Your goal:
Give the data back exactly as it stands.

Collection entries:
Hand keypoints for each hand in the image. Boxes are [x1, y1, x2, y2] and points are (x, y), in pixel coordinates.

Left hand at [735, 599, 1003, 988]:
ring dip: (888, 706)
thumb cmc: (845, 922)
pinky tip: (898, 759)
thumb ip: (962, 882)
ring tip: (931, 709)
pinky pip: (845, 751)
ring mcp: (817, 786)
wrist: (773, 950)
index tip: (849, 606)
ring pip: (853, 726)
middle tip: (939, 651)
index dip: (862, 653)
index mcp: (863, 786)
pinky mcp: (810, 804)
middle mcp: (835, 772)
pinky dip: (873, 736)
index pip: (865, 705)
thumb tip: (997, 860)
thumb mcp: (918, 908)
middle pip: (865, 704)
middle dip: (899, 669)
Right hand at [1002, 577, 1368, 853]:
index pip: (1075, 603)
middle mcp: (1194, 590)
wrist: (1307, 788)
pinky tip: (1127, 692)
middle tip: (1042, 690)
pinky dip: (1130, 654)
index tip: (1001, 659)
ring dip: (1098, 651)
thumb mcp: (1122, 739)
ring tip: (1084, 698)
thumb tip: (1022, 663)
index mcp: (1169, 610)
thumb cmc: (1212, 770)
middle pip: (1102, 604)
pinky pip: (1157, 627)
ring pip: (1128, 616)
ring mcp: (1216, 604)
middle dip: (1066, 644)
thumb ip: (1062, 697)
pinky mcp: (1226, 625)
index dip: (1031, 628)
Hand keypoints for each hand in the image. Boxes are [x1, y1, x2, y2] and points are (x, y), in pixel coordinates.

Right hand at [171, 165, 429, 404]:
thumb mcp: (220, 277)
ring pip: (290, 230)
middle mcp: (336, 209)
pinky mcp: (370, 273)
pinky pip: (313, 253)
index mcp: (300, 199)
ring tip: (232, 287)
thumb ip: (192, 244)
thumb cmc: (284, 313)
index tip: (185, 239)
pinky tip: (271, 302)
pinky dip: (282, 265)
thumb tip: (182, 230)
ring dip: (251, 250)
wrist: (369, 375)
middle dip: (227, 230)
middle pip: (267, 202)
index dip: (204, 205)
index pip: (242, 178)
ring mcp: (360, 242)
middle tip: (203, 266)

Expected output:
Hand keypoints for each hand in the image. Boxes are [x1, y1, x2, y2] and points are (x, y), in pixel coordinates.

Left hand at [735, 599, 1003, 988]:
ring dip: (888, 706)
thumb cmc: (845, 922)
pinky tip: (898, 759)
thumb ip: (962, 882)
ring tip: (931, 709)
pinky pip: (845, 751)
ring mcp: (817, 786)
wrist: (773, 950)
index tip: (849, 606)
ring pip: (853, 726)
middle tip: (939, 651)
index dip: (862, 653)
index mcp: (863, 786)
pinky mcp: (810, 804)
middle mcp: (835, 772)
pinky dip: (873, 736)
index pip: (865, 705)
thumb tip: (997, 860)
thumb mcp: (918, 908)
middle pip: (865, 704)
middle dip: (899, 669)
Right hand at [1002, 577, 1368, 853]:
index pip: (1075, 603)
middle mcp: (1194, 590)
wrist: (1307, 788)
pinky tip: (1127, 692)
middle tip: (1042, 690)
pinky dip: (1130, 654)
index tip: (1001, 659)
ring dip: (1098, 651)
thumb mcp: (1122, 739)
ring tip: (1084, 698)
thumb tip: (1022, 663)
index mcp: (1169, 610)
thumb cmc: (1212, 770)
middle pip: (1102, 604)
pinky pip: (1157, 627)
ring pip: (1128, 616)
ring mcp: (1216, 604)
middle dip: (1066, 644)
thumb ip: (1062, 697)
pinky mcp: (1226, 625)
index dip: (1031, 628)
Hand keypoints for each hand in the image. Boxes are [x1, y1, x2, y2] and points are (x, y), in pixel coordinates.

Right hand at [171, 165, 429, 404]:
thumb mcp: (220, 277)
ring pip: (290, 230)
middle mcp: (336, 209)
pinky mcp: (370, 273)
pinky pip: (313, 253)
index mcp: (300, 199)
ring tip: (232, 287)
thumb ip: (192, 244)
thumb cmc: (284, 313)
index tip: (185, 239)
pinky tip: (271, 302)
pinky dip: (282, 265)
thumb tip: (182, 230)
ring dip: (251, 250)
wrist: (369, 375)
middle dip: (227, 230)
middle pip: (267, 202)
index dip: (204, 205)
index pip: (242, 178)
ring mcp: (360, 242)
middle tip: (203, 266)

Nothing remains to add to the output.